The Expressive Power of Low-Rank Adaptation
Yuchen Zeng, Kangwook Lee
TL;DR
This work provides the first theoretical analysis of LoRA's expressive power for frozen pretrained networks, establishing explicit rank thresholds for exact adaptation in fully connected nets and Transformer architectures. It shows that, for FNNs, LoRA can match a target function when the per-adapter rank meets a threshold linked to network depth and width, and that for Transformer blocks, updating attention weights with LoRA suffices under a rank near half the embedding size. The paper also introduces uniform and general model-partition strategies to reduce the required rank, derives approximation bounds when the rank is below threshold, and contrasts LoRA with final-layer tuning. Empirical experiments on synthetic and real data validate the constructions and illustrate practical implications for designing LoRA adapters, including the impact of model proximity and biases on expressive power.
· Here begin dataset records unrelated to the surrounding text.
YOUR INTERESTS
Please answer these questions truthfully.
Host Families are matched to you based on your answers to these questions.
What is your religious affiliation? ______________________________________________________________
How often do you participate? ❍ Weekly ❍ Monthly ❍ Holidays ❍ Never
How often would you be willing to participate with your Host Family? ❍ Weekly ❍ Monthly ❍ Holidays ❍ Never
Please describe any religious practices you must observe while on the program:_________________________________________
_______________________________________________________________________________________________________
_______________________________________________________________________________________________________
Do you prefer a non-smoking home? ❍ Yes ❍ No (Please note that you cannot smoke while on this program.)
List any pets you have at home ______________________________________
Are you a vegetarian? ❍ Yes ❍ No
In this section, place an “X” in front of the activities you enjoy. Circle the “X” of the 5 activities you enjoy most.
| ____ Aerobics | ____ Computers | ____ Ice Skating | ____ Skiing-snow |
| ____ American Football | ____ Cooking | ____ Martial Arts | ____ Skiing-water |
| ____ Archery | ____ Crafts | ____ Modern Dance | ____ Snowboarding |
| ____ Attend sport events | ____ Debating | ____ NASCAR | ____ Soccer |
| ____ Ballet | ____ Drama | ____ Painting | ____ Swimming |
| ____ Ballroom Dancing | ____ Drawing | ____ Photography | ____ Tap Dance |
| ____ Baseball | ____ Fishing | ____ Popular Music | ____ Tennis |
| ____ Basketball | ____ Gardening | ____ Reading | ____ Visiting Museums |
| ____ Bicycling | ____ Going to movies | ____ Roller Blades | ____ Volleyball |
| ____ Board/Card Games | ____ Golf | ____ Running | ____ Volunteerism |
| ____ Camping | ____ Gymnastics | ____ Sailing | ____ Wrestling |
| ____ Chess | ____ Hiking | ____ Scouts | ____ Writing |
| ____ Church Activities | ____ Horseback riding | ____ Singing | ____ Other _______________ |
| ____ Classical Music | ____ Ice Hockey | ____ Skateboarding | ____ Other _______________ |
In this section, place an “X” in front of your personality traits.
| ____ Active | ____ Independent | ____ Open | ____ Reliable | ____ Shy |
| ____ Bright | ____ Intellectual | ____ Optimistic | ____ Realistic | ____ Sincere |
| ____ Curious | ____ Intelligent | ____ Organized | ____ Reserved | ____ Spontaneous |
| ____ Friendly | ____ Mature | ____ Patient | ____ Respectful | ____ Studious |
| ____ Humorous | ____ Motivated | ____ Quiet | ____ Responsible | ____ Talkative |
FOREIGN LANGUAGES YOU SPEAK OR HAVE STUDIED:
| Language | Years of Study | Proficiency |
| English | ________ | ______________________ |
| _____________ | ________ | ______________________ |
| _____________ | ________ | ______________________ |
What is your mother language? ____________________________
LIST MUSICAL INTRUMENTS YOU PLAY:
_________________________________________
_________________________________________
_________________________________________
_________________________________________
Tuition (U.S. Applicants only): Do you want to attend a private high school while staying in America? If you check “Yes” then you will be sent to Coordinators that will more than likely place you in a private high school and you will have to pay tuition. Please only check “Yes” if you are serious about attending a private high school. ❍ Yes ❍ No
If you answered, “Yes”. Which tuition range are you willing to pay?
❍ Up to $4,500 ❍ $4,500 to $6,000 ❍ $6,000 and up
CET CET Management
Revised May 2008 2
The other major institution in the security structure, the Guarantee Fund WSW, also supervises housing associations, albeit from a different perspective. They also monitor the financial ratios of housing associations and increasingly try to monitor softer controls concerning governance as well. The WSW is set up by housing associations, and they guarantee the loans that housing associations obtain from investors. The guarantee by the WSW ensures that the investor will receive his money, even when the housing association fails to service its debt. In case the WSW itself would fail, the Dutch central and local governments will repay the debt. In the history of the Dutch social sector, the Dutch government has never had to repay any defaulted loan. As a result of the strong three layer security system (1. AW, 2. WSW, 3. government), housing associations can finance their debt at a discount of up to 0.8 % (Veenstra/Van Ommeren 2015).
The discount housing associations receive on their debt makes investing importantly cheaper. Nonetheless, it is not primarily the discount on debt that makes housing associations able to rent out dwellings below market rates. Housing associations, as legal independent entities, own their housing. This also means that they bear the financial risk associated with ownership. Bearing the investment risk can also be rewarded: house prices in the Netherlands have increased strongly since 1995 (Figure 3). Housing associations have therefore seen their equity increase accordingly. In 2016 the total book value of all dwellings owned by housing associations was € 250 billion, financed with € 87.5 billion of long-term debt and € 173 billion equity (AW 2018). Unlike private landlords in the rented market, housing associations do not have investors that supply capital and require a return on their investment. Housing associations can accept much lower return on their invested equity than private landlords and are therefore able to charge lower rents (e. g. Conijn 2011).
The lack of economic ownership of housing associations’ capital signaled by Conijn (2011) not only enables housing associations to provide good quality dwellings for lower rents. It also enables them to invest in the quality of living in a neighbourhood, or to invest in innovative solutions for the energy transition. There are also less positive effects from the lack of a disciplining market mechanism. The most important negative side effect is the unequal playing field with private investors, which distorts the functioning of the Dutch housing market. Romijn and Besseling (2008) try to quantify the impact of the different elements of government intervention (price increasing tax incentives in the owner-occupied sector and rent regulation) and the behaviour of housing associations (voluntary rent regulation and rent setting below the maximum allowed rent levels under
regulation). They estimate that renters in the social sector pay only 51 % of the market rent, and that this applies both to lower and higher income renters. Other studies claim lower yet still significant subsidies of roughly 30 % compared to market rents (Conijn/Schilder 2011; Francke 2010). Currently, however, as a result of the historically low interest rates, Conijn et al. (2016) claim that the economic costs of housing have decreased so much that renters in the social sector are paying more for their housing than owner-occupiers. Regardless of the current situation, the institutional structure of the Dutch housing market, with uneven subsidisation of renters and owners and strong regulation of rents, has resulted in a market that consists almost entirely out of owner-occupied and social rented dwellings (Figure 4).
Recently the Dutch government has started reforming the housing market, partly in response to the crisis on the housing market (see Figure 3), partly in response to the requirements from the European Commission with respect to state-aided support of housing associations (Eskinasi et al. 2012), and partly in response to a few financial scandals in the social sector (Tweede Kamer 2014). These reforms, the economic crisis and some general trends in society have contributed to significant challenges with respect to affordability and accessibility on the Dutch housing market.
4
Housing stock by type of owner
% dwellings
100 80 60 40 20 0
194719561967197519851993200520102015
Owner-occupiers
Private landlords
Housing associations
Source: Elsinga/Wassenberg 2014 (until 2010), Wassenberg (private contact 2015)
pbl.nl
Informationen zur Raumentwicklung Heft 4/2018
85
Overall, the results illuminate why LoRA can be so effective in practice and provide a theoretical foundation for adapter design choices.
Abstract
Low-Rank Adaptation (LoRA), a parameter-efficient fine-tuning method that leverages low-rank adaptation of weight matrices, has emerged as a prevalent technique for fine-tuning pre-trained models such as large language models and diffusion models. Despite its huge success in practice, the theoretical underpinnings of LoRA have largely remained unexplored. This paper takes the first step to bridge this gap by theoretically analyzing the expressive power of LoRA. We prove that, for fully connected neural networks, LoRA can adapt any model $f$ to accurately represent any smaller target model $\overline{f}$ if LoRA-rank $\geq(\text{width of }f) \times \frac{\text{depth of }\overline{f}}{\text{depth of }f}$. We also quantify the approximation error when LoRA-rank is lower than the threshold. For Transformer networks, we show any model can be adapted to a target model of the same size with rank-$(\frac{\text{embedding size}}{2})$ LoRA adapters.